Task brief:
Within the records that follow, find every line containing the string "Mobile". Copy those lines.

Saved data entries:
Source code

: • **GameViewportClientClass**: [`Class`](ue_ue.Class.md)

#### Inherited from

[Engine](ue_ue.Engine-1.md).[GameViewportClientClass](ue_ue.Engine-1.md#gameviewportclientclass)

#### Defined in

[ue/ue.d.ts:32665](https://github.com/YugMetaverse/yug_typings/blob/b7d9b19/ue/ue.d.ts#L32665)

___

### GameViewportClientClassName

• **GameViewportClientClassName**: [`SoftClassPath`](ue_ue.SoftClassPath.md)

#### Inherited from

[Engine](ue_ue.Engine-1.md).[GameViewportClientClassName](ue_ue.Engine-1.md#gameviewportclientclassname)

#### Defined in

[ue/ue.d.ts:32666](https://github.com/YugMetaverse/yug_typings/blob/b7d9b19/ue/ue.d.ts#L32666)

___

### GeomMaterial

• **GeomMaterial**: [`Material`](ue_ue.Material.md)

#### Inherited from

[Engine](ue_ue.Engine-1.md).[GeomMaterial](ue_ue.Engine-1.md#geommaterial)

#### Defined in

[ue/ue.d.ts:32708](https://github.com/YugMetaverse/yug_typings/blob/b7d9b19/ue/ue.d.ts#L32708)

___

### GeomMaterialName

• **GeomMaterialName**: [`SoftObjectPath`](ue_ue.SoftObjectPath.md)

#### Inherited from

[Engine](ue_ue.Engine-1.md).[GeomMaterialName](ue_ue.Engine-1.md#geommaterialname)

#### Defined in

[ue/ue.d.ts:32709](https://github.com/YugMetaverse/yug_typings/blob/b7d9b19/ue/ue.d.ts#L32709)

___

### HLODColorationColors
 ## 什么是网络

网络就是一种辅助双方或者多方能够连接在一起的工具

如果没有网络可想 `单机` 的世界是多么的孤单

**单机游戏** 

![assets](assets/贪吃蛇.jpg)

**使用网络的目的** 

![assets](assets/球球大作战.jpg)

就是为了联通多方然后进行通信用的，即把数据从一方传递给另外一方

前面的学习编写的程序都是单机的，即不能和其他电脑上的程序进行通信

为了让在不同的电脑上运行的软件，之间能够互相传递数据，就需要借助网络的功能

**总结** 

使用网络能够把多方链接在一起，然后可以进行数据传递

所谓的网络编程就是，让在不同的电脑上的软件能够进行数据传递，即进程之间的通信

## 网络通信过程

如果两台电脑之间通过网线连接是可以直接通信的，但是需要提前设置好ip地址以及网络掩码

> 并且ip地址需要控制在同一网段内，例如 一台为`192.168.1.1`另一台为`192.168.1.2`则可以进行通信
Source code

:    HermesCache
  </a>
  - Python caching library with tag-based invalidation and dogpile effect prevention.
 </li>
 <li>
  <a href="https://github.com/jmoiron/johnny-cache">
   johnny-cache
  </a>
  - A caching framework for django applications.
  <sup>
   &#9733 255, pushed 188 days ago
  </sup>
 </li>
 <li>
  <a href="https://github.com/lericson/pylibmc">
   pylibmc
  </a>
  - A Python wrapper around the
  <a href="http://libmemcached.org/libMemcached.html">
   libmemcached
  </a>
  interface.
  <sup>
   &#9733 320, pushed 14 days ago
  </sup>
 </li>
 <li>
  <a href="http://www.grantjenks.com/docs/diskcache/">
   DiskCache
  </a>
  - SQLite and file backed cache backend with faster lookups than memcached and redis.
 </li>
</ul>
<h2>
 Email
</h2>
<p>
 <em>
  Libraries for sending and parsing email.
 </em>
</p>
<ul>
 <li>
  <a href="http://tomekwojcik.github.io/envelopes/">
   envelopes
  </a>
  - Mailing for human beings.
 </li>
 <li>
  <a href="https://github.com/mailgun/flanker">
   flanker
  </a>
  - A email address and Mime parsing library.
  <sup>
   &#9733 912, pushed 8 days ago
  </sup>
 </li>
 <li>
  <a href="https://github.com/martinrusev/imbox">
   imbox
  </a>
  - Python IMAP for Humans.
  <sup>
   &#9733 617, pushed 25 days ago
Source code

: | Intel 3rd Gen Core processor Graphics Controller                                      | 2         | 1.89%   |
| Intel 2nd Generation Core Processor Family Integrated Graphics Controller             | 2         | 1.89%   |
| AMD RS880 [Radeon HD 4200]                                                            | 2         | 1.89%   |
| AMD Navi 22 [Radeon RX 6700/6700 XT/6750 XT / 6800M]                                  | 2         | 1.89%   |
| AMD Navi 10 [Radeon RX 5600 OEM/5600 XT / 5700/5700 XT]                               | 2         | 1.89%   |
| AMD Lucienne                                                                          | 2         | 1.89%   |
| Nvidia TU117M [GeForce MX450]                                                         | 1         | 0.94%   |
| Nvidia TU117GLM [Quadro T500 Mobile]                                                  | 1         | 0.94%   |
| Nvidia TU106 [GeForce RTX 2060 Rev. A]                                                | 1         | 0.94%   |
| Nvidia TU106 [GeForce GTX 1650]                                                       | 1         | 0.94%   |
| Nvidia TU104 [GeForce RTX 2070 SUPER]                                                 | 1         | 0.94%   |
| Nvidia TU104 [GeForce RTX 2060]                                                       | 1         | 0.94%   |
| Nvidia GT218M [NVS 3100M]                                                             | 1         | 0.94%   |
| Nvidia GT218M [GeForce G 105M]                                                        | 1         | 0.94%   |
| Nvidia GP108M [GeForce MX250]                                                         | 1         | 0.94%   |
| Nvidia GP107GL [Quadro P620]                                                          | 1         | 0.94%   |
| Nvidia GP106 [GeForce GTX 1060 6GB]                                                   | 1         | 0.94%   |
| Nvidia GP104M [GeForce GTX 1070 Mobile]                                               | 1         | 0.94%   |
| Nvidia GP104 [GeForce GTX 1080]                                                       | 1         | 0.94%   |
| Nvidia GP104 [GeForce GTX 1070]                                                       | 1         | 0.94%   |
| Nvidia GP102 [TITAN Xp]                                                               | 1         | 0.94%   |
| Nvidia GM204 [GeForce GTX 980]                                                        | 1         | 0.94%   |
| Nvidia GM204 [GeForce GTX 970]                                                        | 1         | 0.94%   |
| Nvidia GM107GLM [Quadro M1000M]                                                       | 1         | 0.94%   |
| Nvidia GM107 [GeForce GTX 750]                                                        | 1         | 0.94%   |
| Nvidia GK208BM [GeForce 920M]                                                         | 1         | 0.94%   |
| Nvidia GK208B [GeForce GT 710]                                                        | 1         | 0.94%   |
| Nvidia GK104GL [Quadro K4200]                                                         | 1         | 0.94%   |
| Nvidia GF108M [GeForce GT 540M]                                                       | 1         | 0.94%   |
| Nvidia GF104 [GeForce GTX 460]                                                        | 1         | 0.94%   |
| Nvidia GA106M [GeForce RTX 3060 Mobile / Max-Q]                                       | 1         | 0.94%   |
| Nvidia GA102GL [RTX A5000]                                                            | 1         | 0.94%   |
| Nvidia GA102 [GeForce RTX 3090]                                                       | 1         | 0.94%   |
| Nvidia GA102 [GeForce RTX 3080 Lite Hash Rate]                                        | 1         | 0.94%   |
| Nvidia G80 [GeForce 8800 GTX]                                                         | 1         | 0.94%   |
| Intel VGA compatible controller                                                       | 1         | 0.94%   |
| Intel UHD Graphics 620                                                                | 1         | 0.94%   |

Written answer:
| Nvidia TU117GLM [Quadro T500 Mobile]                                                  | 1         | 0.94%   |
| Nvidia GP104M [GeForce GTX 1070 Mobile]                                               | 1         | 0.94%   |
| Nvidia GA106M [GeForce RTX 3060 Mobile / Max-Q]                                       | 1         | 0.94%   |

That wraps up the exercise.